Problem details: An exact copy of every record below is needed, with all pictures removed.
=======
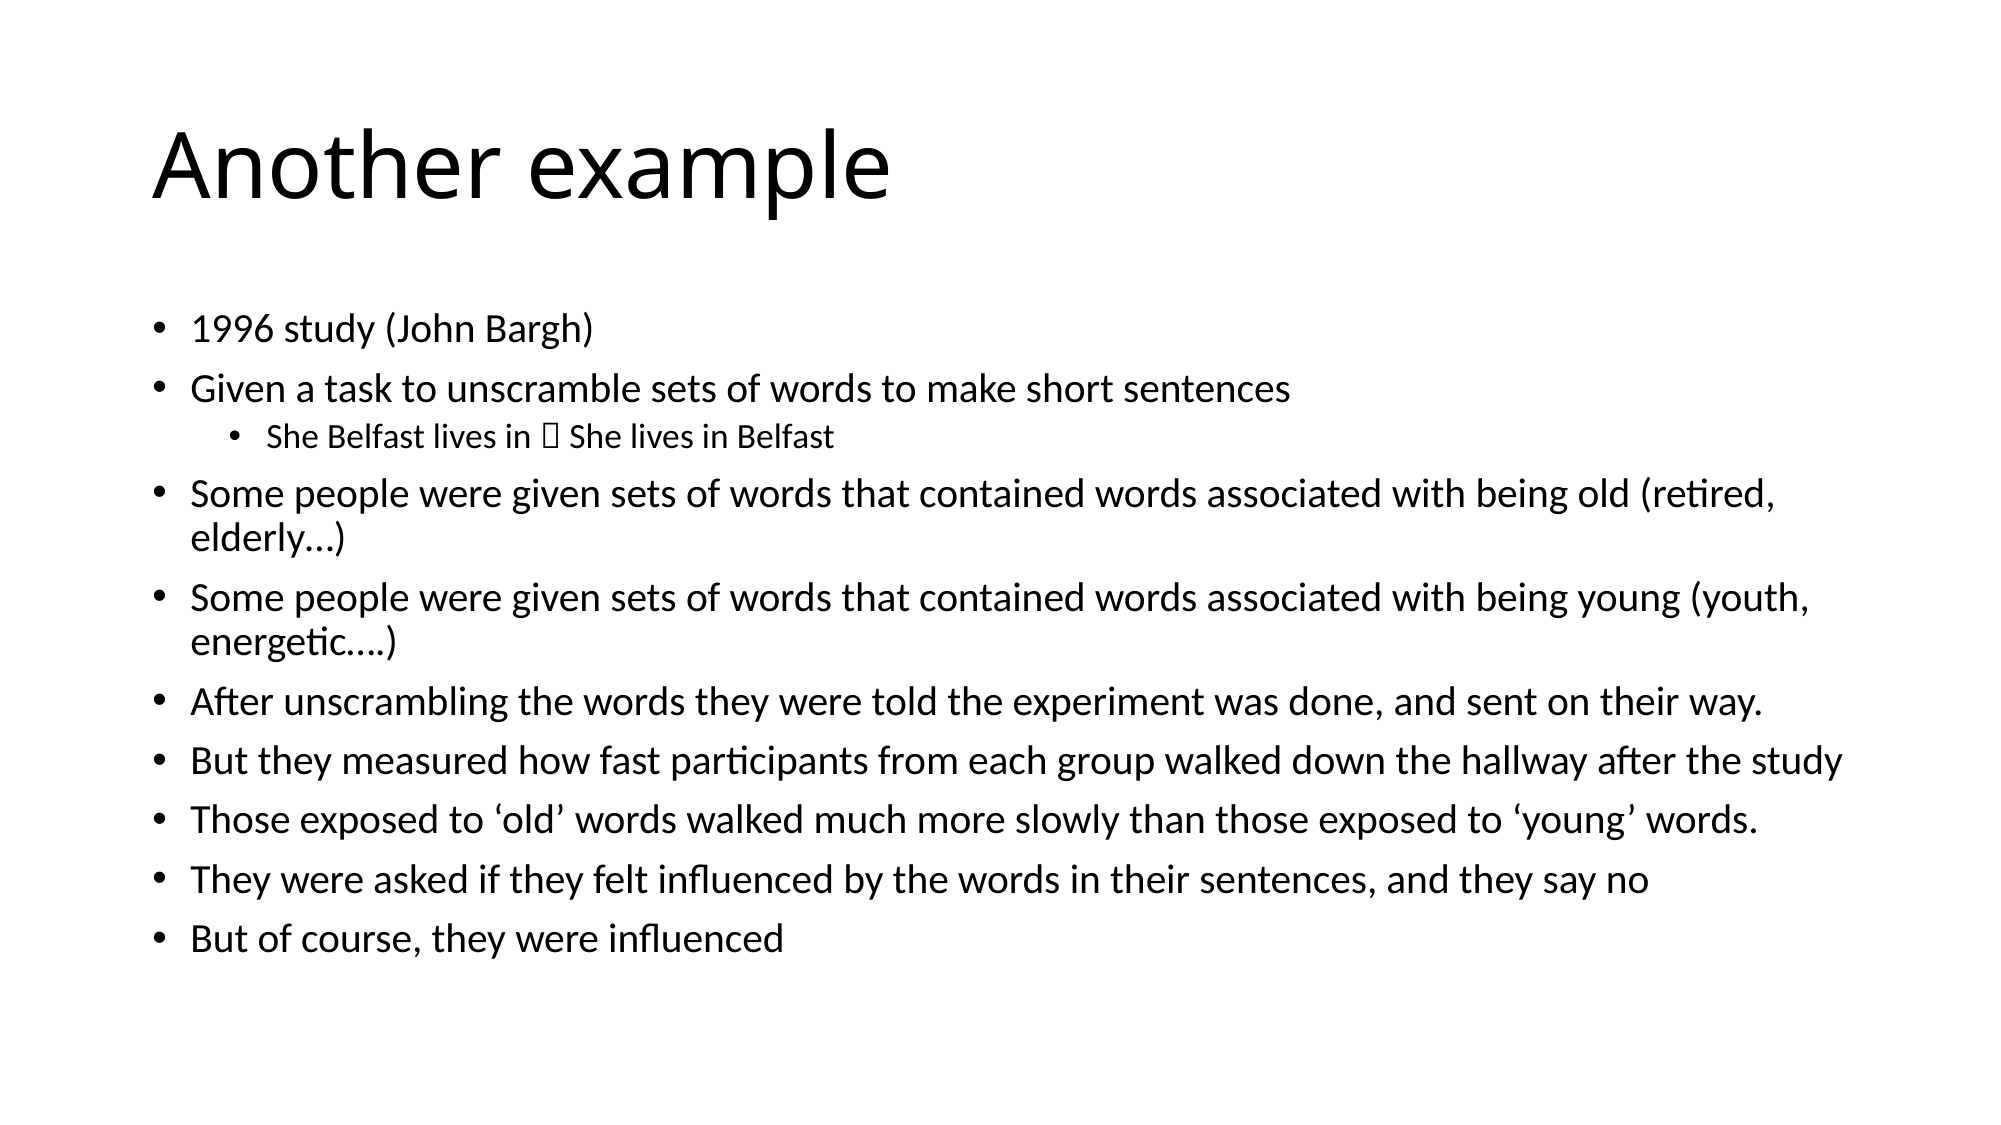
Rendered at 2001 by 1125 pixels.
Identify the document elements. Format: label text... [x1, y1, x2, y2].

title Another example [137, 59, 1863, 278]
list 1996 study (John Bargh) Given a task to unscramble sets of words to make short sentences She Belfast lives in  She lives in Belfast Some people were given sets of words that contained words associated with being old (retired, elderly…) Some people were given sets of words that contained words associated with being young (youth, energetic….) After unscrambling the words they were told the experiment was done, and sent on their way. But they measured how fast participants from each group walked down the hallway after the study Those exposed to ‘old’ words walked much more slowly than those exposed to ‘young’ words. They were asked if they felt influenced by the words in their sentences, and they say no But of course, they were influenced [137, 299, 1863, 1014]
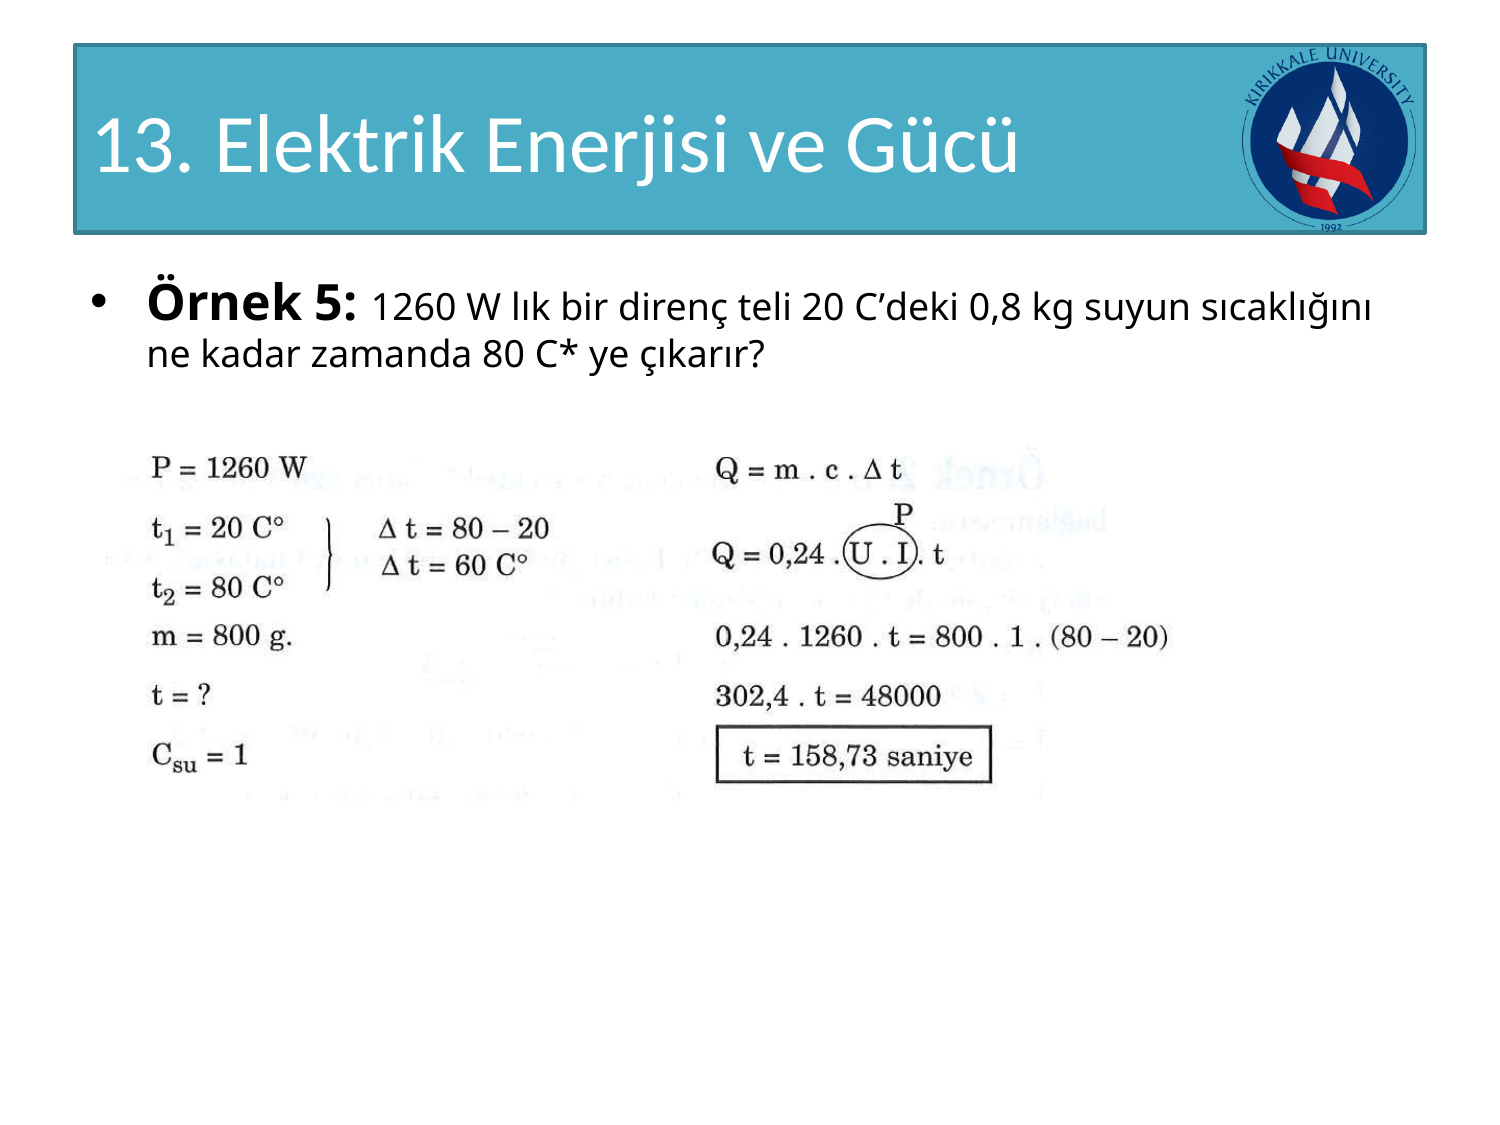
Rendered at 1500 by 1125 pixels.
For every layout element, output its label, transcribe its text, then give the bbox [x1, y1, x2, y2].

list Örnek 5: 1260 W lık bir direnç teli 20 C’deki 0,8 kg suyun sıcaklığını ne kadar zamanda 80 C* ye çıkarır? [75, 262, 1425, 434]
picture [105, 433, 1291, 801]
picture [1241, 46, 1416, 232]
title 13. Elektrik Enerjisi ve Gücü [73, 43, 1427, 235]
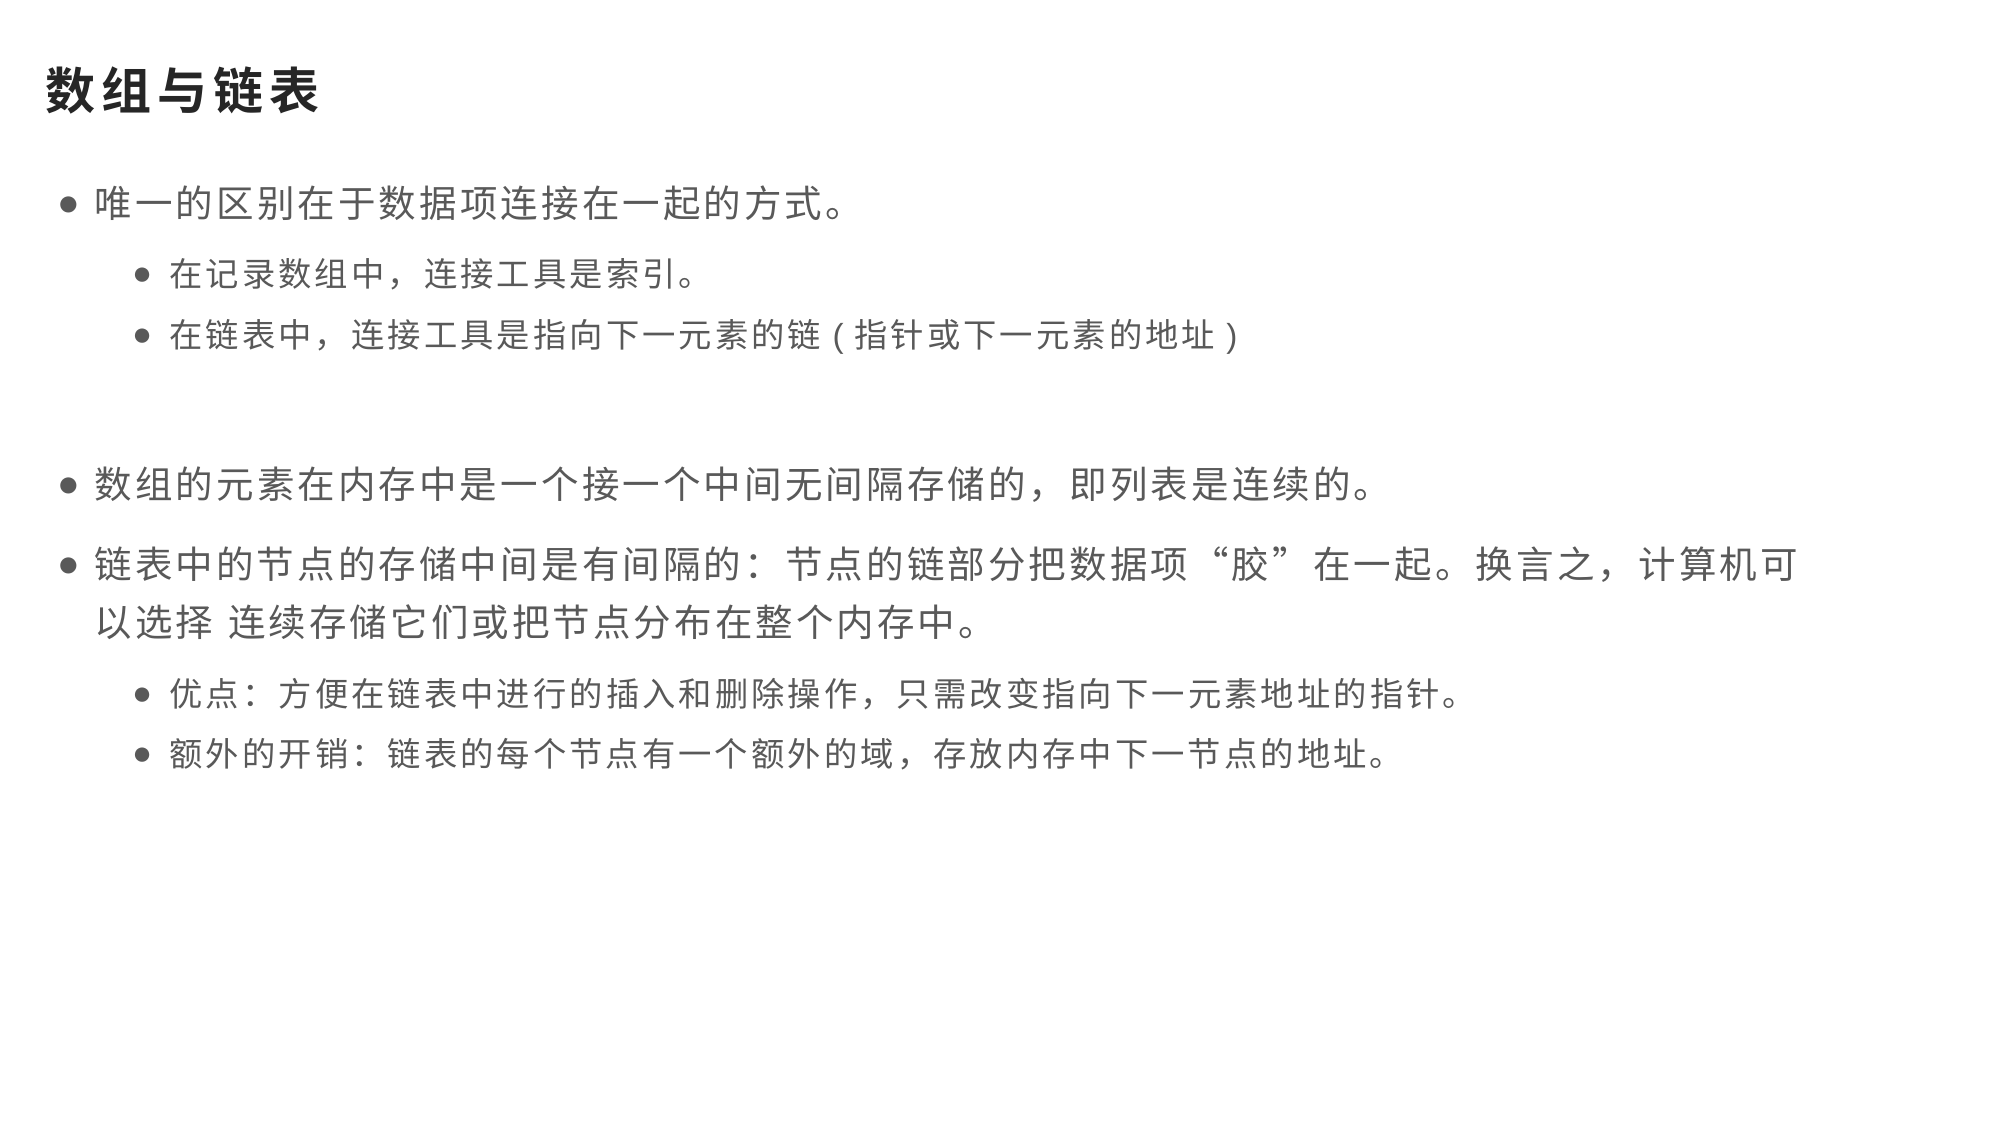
=======
Exercise result:
Rendered at 2001 by 1125 pixels.
Identify the document elements. Format: label text... [x1, y1, x2, y2].

title Another example [137, 59, 1863, 278]
list 1996 study (John Bargh) Given a task to unscramble sets of words to make short sentences She Belfast lives in  She lives in Belfast Some people were given sets of words that contained words associated with being old (retired, elderly…) Some people were given sets of words that contained words associated with being young (youth, energetic….) After unscrambling the words they were told the experiment was done, and sent on their way. But they measured how fast participants from each group walked down the hallway after the study Those exposed to ‘old’ words walked much more slowly than those exposed to ‘young’ words. They were asked if they felt influenced by the words in their sentences, and they say no But of course, they were influenced [137, 299, 1863, 1014]
Rendered at 1500 by 1125 pixels.
For every layout element, output its label, transcribe its text, then give the bbox [x1, y1, x2, y2].

list Örnek 5: 1260 W lık bir direnç teli 20 C’deki 0,8 kg suyun sıcaklığını ne kadar zamanda 80 C* ye çıkarır? [75, 262, 1425, 434]
picture [105, 433, 1291, 801]
picture [1241, 46, 1416, 232]
title 13. Elektrik Enerjisi ve Gücü [73, 43, 1427, 235]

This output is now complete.